Future-focused businesses are adopting a data mesh architecture as part of their data and analytics modernization strategy to reach their business goals. And they're building it in the cloud.

Of course, there are always security, governance, and compliance issues to consider. If you have data in the wrong hands at the wrong time, this can lead to data breaches, hefty fines, and significant brand damage. So, what can you do to secure your business' data?

Before we explore the solution, let's recap some of the basics.

What is a data mesh?

A data mesh is essentially a decentralization of data that puts data management responsibilities in the hands of the people who are closest to it. With a data mesh, you can create data products for different personas and business units. This makes it far easier to meet the demands of your data stakeholders and improve data quality.

Building a data mesh supports the approach of data as a product. The data mesh will allow for relevant teams to take ownership of the data products – tailoring and updating them whenever necessary – and allowing access via a data catalog.

Common data mesh security challenges

Data security is always a top priority. And a data mesh comes with new – and some familiar – challenges:

  • Visibility: If you can't see who is accessing what data and when, you can't protect it.
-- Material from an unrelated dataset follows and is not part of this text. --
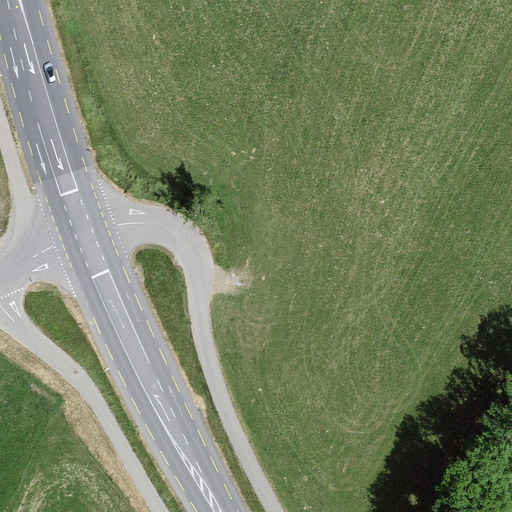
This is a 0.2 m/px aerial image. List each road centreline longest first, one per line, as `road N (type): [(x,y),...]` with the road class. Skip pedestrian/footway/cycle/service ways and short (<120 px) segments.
road 1 (secondary): [(217,511),(143,376),(82,227)]
road 2 (secondary): [(82,227),(15,0)]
Unauthorized or unnecessary access is one of the biggest challenges of a data mesh – but if you can't see the problems, how can you address them?
  • Access: When you have the visibility, how can you make sure the right people have the right level of access? With so many data regulations across industries and countries, it's easy to misstep. After all, a user from marketing should not have the same level of access as other departments, such as HR.
  • Management: When data is a product, you need product owners. They must take ownership for visibility, access, and control. It's why the data catalog is so crucial – each user must have customized access to it.

The security solution

With these challenges in mind, it's easy to see why data leaders want clear governance, risk mitigation, compliance, and ownership of the data product lifecycle. Thankfully, we have five tips to help you better manage your cloud-based data mesh:

  1. Don't forget the fundamentals: You can still use many of the data policies and standards you've relied on in the past as starting points. For example, as the data owners create data products, show them the company processes and policies they will be following. And make sure to enforce them globally.
  2. Adopt a continuous security assessment approach: Whether it's today, tomorrow, or in the future, make sure you have a way to continuously assess the data mesh environment's security. And check the data solutions – including analytics workloads or machine learning models – your company relies on to use current and reliable curated datasets. If you don't, it could result in significant data drift, governance, and compliance issues.
  3. Adopt zero trust principles for your data mesh architectures: It's time for your security teams to implement a zero-trust approach for all data traffic and adhere to fundamental security guideline principles – including the principle of least privilege. The best advice is to look for a cloud security specialist who can guide you through this.
  4. Add extra layers: When it comes to security, the more layers of protection you put in place, the stronger your business' protection is. Consider a "defense in depth" approach including network security, microsegmentation, data encryption, and additional layers of authorization – among other measures – to fortify the security already in place.
  5. Monitor and log: Keep track of every action – and every red flag – across your data mesh. If something goes wrong, you'll know where to look, boosting your ability to act with agility. Remote updates and patching will also be essential.

These five tips are just the start. Your data mesh will continue to grow and evolve. Perhaps you want to add new analytics workloads or build new machine learning models. But you can only do this on a secure foundation, which is why you must put security at the top of your priority list.